Sick and tired of video calls? You’re not alone
Zoom meetings and video conference calls. They were all the rage when the pandemic began. But nine months later?
Video call fatigue has been setting in among many employees, and their bosses.
A new Robert Half survey found 38% of workers are fatigued and burned out by video calls since the start of the pandemic. Robert Half Regional Vice President Dora Onyschak also said 26% of employees believe the practicality and novelty of video calls have worn off. Nearly 25% think video calls are inefficient and would rather communicate in other ways, such as by email or phone.
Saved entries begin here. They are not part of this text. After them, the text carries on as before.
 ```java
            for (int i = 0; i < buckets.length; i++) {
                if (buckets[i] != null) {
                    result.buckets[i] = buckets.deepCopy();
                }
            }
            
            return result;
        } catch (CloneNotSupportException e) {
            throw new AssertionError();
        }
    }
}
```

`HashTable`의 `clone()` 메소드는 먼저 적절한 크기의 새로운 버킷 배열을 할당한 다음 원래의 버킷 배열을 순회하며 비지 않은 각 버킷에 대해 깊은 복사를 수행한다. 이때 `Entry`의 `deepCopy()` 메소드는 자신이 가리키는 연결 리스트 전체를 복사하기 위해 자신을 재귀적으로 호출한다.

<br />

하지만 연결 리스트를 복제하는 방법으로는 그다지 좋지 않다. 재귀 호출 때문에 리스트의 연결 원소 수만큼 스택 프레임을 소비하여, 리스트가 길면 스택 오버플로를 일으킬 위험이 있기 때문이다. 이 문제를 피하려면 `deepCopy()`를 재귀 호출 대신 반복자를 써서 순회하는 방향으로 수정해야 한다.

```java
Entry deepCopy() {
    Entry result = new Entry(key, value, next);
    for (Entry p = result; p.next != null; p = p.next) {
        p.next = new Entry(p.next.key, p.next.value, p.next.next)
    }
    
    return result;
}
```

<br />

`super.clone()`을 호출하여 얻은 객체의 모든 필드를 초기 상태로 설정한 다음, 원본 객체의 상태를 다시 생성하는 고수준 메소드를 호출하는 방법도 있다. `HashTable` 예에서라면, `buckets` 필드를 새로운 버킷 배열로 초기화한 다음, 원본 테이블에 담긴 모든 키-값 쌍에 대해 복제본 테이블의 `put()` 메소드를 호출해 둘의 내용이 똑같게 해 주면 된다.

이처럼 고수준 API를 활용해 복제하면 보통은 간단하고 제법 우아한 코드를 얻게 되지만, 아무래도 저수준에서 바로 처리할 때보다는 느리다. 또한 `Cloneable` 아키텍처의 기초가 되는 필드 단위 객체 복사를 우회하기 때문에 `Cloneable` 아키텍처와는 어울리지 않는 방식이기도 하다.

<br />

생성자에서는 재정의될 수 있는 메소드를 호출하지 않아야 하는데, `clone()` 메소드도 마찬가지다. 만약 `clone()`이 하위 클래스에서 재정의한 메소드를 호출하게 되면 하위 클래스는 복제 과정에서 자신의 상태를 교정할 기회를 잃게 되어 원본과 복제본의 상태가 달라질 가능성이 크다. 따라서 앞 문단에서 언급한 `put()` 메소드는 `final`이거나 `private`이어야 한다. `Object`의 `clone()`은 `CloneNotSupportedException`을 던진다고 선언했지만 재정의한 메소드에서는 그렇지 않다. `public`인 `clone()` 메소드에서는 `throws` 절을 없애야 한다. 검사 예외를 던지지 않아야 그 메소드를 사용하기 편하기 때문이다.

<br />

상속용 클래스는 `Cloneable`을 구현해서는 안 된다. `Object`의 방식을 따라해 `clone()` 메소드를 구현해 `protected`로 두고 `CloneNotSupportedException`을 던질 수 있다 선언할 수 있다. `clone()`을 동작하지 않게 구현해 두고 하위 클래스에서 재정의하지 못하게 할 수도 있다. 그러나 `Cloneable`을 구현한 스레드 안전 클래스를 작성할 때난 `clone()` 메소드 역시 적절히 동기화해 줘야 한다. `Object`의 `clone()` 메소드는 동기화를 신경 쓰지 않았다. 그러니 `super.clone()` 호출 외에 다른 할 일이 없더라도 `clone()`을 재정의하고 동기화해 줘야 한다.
When the pandemic started, employees wanted video calls to stay in communication with their employers and colleagues, said Onyschak. But now, after months of working at home and meeting virtually, many say these calls are not always necessary. Too many calls during the day can be exhausting and unproductive, workers report.
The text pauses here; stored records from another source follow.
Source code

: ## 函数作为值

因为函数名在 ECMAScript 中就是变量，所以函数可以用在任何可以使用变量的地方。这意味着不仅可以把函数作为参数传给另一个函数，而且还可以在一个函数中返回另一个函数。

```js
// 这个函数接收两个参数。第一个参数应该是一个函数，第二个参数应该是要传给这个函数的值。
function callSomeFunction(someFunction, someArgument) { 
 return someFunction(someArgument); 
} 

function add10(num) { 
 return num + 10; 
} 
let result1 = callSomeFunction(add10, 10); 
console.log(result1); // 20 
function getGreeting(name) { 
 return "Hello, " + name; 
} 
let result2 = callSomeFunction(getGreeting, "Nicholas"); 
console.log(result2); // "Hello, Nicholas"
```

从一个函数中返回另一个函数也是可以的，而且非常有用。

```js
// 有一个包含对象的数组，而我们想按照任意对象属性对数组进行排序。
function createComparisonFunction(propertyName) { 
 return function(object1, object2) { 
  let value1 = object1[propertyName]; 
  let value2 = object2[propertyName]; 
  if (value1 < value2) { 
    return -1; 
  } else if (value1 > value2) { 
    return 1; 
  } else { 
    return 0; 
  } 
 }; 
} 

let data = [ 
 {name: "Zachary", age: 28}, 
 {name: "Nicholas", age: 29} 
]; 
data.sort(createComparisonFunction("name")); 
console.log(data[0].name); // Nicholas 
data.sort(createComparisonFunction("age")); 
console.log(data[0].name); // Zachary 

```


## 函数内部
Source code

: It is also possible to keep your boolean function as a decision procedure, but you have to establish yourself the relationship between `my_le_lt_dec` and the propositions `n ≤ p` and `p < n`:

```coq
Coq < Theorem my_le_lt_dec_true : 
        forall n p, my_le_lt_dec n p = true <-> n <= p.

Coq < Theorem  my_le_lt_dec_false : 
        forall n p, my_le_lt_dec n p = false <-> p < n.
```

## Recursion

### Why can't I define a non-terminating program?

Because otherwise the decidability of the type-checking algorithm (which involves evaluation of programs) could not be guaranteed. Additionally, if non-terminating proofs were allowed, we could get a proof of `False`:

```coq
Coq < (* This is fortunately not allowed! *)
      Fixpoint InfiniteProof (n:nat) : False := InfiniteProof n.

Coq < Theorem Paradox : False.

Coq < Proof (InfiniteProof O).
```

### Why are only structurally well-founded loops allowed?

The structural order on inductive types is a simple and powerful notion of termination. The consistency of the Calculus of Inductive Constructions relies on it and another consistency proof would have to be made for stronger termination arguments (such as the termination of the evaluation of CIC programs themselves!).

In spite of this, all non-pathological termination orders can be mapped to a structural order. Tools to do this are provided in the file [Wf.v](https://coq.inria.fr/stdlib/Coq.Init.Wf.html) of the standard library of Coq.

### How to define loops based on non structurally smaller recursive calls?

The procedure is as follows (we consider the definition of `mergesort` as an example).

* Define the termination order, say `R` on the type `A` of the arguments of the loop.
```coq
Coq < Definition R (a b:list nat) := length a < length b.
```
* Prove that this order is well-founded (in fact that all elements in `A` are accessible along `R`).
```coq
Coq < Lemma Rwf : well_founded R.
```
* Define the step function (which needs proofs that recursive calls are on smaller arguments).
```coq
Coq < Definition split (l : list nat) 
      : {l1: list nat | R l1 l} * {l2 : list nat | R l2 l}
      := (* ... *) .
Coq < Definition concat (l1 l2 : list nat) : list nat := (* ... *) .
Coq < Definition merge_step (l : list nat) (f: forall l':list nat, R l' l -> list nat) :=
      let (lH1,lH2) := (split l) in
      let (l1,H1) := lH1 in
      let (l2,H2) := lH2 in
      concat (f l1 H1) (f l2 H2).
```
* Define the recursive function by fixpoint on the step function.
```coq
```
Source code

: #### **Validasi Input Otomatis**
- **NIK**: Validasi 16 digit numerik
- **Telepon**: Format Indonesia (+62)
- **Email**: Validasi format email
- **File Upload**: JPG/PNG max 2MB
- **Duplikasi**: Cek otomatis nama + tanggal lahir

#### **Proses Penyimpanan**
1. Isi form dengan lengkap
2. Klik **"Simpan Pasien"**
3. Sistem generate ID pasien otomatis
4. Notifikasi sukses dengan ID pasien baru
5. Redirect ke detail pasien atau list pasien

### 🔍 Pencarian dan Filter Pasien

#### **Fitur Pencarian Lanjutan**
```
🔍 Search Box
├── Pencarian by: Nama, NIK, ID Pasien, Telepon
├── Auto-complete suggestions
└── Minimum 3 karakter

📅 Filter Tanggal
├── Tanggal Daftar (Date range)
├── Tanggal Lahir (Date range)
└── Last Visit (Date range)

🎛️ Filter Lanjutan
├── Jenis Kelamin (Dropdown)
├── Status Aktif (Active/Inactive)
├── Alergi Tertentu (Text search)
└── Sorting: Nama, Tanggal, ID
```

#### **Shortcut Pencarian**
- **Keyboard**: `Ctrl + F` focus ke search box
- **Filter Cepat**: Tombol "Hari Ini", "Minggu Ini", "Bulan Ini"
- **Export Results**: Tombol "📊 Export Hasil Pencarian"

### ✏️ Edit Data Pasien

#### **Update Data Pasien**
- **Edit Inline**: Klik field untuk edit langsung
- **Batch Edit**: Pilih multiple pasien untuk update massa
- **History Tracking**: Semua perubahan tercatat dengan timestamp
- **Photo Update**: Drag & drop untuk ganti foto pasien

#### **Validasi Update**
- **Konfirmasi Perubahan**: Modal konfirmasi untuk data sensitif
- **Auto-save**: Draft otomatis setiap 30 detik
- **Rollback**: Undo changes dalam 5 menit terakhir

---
Workers also said their biggest pet peeve when it comes to video conference calls is technical issues. Onyschak advised testing the technology — get in the habit of joining the video call a few minutes early in case there are any issues.
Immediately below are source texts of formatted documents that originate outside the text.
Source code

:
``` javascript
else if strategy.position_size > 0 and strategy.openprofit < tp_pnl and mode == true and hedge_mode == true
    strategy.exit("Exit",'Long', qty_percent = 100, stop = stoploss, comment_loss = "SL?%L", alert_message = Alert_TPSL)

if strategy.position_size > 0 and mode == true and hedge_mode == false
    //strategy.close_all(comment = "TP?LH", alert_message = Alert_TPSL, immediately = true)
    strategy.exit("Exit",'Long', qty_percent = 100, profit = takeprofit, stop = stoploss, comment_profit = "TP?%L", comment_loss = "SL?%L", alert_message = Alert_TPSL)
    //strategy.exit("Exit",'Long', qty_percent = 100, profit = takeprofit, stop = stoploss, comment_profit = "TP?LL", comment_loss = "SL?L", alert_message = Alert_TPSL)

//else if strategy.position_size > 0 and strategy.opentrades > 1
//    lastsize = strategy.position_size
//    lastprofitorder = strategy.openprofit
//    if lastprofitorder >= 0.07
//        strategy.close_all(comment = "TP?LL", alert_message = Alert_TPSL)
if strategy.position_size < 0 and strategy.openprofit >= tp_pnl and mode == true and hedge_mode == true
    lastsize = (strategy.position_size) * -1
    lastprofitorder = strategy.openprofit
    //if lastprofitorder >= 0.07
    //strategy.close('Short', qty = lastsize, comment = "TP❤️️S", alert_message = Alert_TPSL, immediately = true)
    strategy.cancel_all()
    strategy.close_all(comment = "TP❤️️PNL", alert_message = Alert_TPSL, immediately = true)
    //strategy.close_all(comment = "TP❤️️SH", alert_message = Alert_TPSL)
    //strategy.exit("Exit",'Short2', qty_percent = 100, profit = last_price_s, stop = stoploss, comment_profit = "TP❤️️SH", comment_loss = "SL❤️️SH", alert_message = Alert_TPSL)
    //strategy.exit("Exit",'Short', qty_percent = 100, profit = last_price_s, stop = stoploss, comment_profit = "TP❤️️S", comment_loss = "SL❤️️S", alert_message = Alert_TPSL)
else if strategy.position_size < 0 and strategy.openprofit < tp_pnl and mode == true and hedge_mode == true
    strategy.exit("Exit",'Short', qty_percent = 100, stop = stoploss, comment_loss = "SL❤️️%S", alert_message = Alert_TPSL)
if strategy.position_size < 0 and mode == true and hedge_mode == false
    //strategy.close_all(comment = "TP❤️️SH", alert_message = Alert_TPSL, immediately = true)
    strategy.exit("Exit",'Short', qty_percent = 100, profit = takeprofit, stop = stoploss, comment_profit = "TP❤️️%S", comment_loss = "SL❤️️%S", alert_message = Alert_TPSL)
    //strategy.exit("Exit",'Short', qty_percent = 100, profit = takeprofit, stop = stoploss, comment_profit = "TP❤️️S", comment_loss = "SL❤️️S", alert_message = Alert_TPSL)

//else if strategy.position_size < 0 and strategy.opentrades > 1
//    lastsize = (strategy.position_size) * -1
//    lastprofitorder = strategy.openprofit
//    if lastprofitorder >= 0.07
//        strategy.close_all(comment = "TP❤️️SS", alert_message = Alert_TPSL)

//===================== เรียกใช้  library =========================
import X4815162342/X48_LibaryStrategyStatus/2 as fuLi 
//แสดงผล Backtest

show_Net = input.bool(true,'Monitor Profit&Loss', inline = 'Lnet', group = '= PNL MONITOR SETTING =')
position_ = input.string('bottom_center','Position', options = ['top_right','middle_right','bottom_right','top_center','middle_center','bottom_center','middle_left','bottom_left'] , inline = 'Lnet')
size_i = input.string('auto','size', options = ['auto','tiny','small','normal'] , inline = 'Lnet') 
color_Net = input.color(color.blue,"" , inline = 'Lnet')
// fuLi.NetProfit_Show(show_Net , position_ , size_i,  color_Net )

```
Some also complained there are just too many participants in some video meetings,The invite list should be limited, Onyschak said. When there are too many people in a video call, not everyone has a voice and things may become a little chaotic, she said.
Onyschak also suggested employers assess whether a meeting is necessary to be had via video or can it be a conference call via phone.
Try to fight the temptation to multi-task during a video conference call, she advised. Instead, think of the call as an in-person meeting. Onyschak said it's wise to keep your microphone off when someone else is speaking. When it's your turn, flip the mic on, talk, then mute yourself afterward.
Employers can find ways to spice up video call meetings to prevent fatigue. She said they could host virtual happy hours, play game or hold some other ice-breaking events at the start of meetings without taking up much time.